彼らに少し似せて作った各自のゴーレムくん達もそれぞれの足元で、チョコチョコと軽快に動きまわっている。……みんな元気そうで私も一安心した。
「えっ……」
──だが、その直後、エアに続いて入って来るだろうと思っていた人物が、想像していた者と違った為に、屋敷の皆はピタッと固まると、全員が揃って屋敷に入って来た傭兵を『ポカン』とした表情で見つめ出した。
「あー、その……お邪魔します?」
いきなり見知らぬ者が入って来たらそりゃ驚くだろうと傭兵自身も思っていたようだが、それにしてもなんか思っていた以上に場の空気が固まっている為、傭兵は凄く入り辛そうにしている。
傭兵を見る皆の表情は言うまでも無く『だれ?』と物語っていた。
「……えっとー」
そんな独特の空気感の中、流石にどこから話を切り出していいのかと、エアも若干迷いが見える。

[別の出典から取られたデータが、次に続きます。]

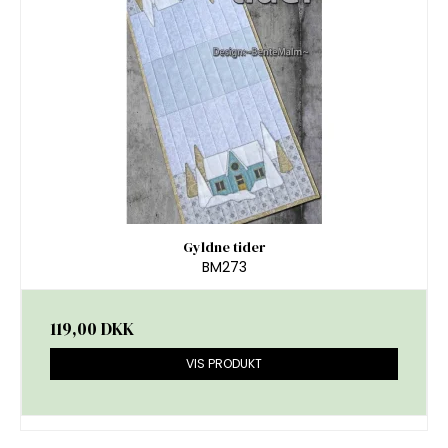
Gyldne tider
BM273
119,00 DKK
VIS PRODUKT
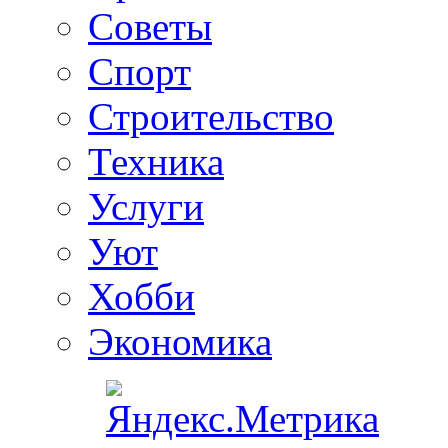
Советы
Спорт
Строительство
Техника
Услуги
Уют
Хобби
Экономика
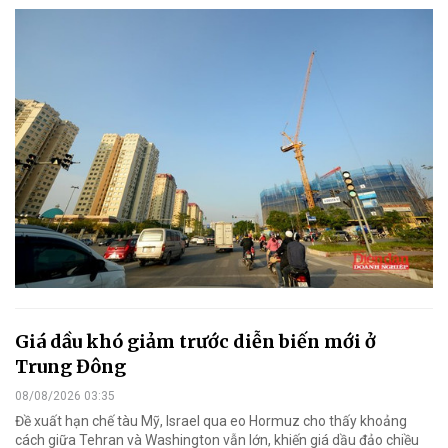
Giá dầu khó giảm trước diễn biến mới ở
Trung Đông
08/08/2026 03:35
Đề xuất hạn chế tàu Mỹ, Israel qua eo Hormuz cho thấy khoảng
cách giữa Tehran và Washington vẫn lớn, khiến giá dầu đảo chiều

だが、そうしていると『彼がどこの誰か』とか言う事よりも、『私がエアと一緒に居ない』事や『見覚えのある白いローブをエアが着ている』事を誰よりも早く気づいて、自分なりにその意味を察したらしい老執事が、一瞬だけ悲し気な表情を浮かべている事に私は気が付いた。
……そして、彼は他の皆がそれに気づくよりも前に再び表情を元に戻すと、普段の朗らかな表情で皆へと声を掛け始めたのである。
「さあさあ、エア様もお帰りですし、お客様もお見えの様です。なので皆さん一旦食堂でお茶にしましょう。作っていたお菓子もそろそろ焼き上がるでしょうし、それを食べながらまた旅の話を聞かせて貰いましょう。さあ、エア様も、お客様もどうぞこちらへ──」
屋敷の皆へと、私の事を説明しようとしてしたエアの様子を見て察してくれたのだろう。困りかけていたエアを見て老執事はすぐさまそう言ってくれた。
そして、そんな素敵なお誘いを頂いたエアは子供達やお母さん方と一緒に『お菓子とお茶!』と楽し気に言いながら、食堂へと嬉しそうに歩き始めている。
残された傭兵は『……エア様?やっぱあの子は貴族なのか?』と呟きを漏らして少し困惑していたけれど、『詳しい事はあちらで説明しますので……』と老執事に囁かれると、エア達の後を追って彼も一緒に食堂へと向かっていった。
──そんな皆の姿を見て、いつものことながら私は、老執事の偉大さに心の底から頭が下がる想いを抱くのであった。
『……本当にいつもありがとう』
私のそんな声は屋敷に居る誰にも届く事は無かったけれど……不思議と何かを感じたのか老執事は少しだけ立ち止まり、こちらへと一度だけ振り返ると、その場で少しだけ遠い目をしてからまた前を向いて歩き出したのであった。